To do: Give the records again exactly, but drop the pictures.
──────── The records
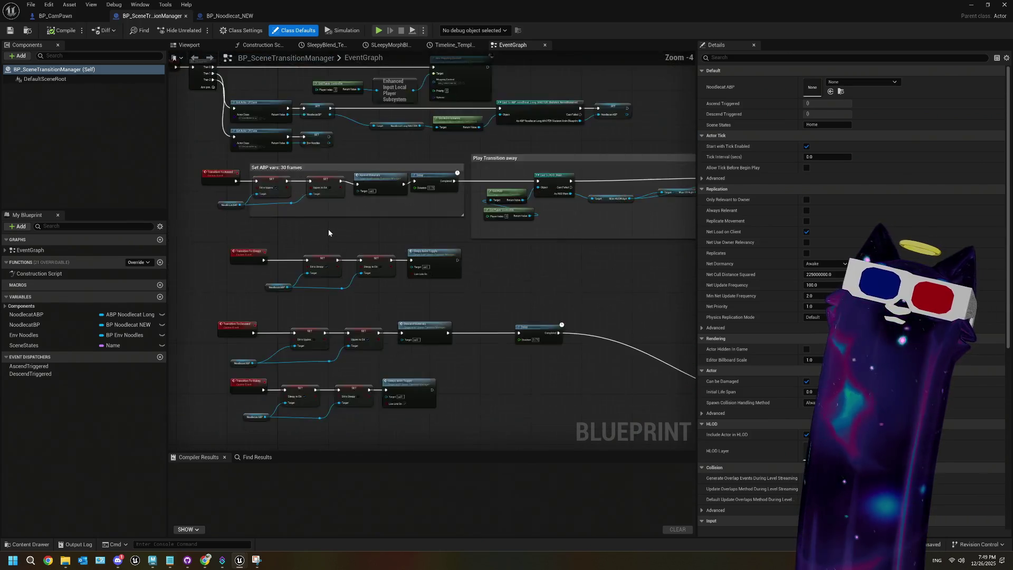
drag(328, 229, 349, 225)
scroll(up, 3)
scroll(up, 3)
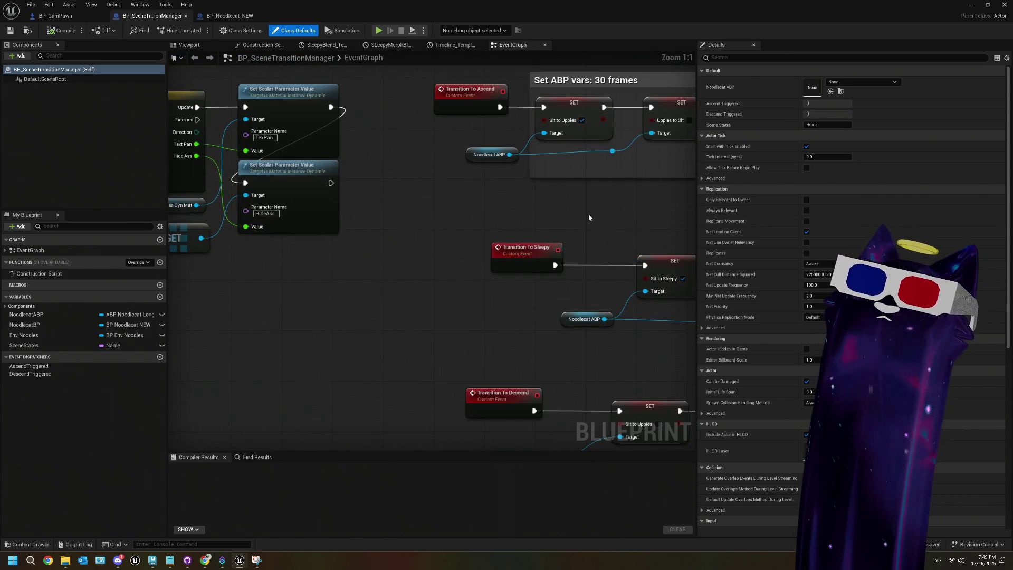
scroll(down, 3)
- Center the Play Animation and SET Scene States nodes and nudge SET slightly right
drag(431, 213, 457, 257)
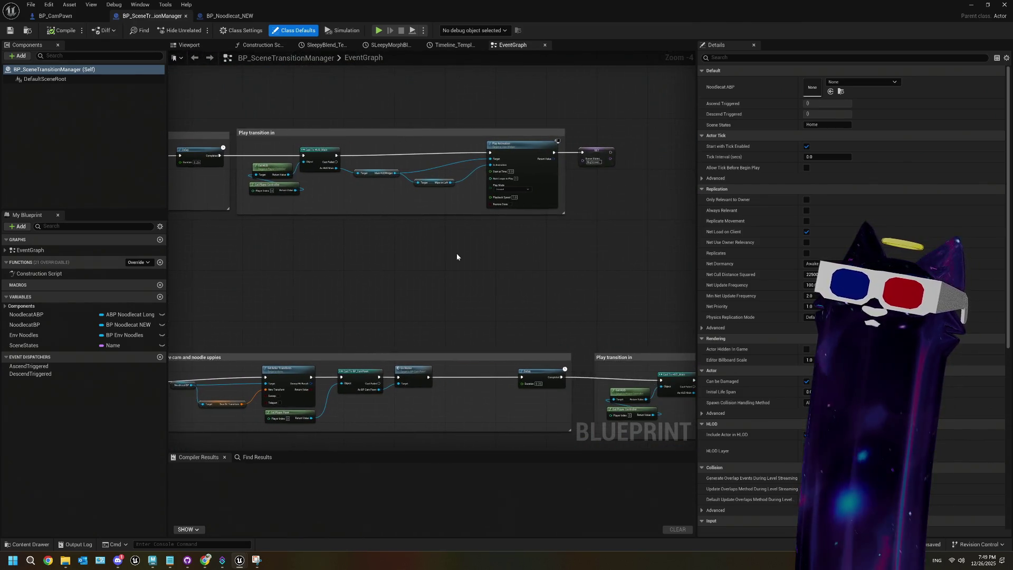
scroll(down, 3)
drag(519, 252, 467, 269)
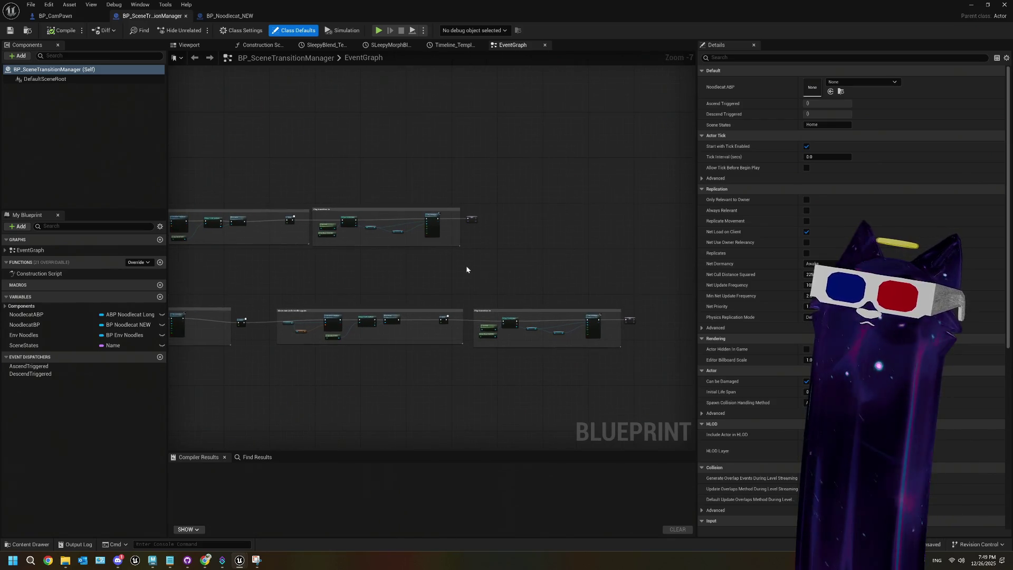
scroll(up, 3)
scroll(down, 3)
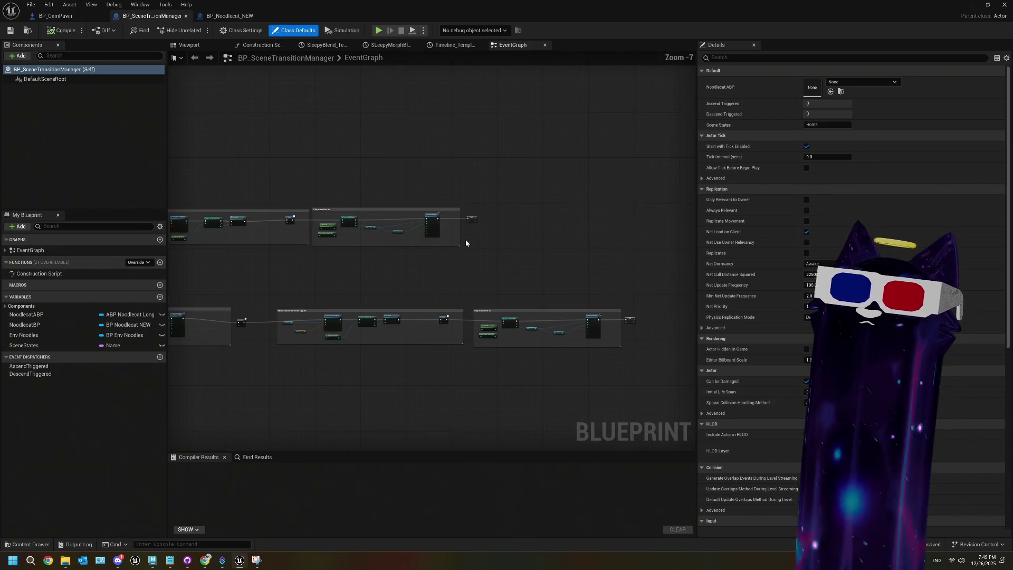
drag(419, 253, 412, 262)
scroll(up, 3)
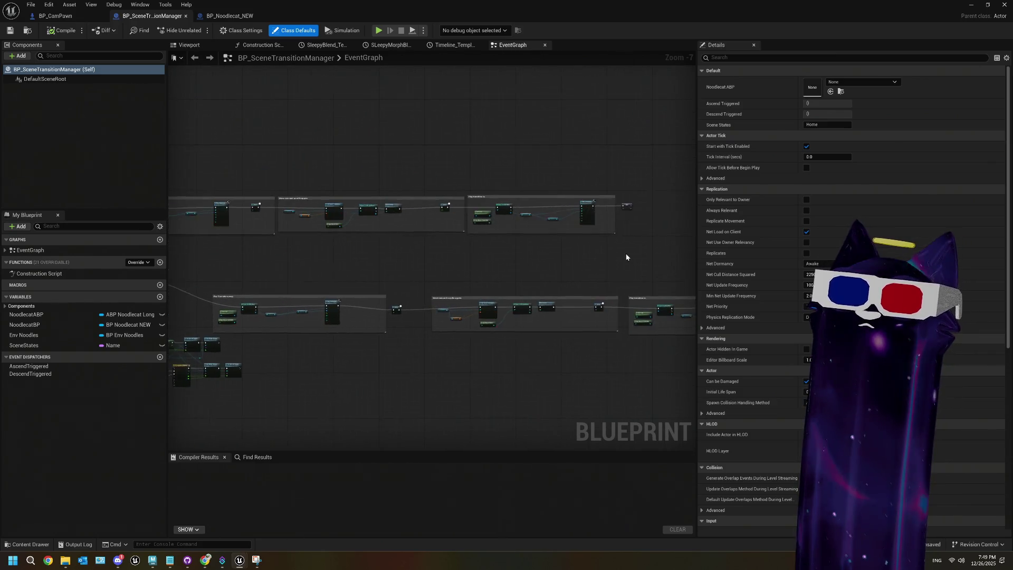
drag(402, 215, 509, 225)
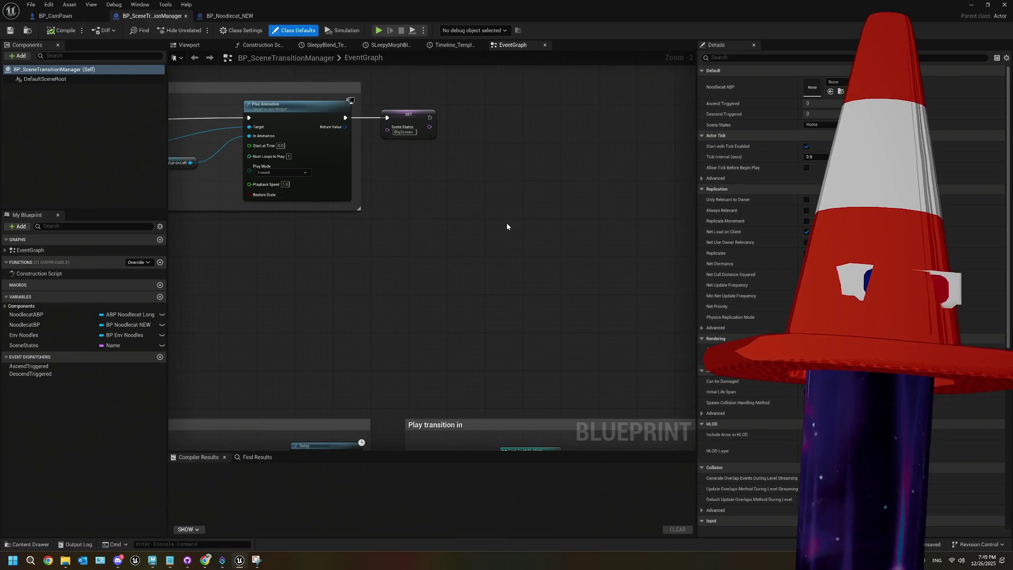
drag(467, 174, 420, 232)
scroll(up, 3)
────────────────
Expected output:
drag(328, 229, 349, 225)
scroll(up, 3)
scroll(up, 3)
scroll(down, 3)
- Center the Play Animation and SET Scene States nodes and nudge SET slightly right
drag(431, 213, 457, 257)
scroll(down, 3)
drag(519, 252, 467, 269)
scroll(up, 3)
scroll(down, 3)
drag(419, 253, 412, 262)
scroll(up, 3)
drag(402, 215, 509, 225)
drag(467, 174, 420, 232)
scroll(up, 3)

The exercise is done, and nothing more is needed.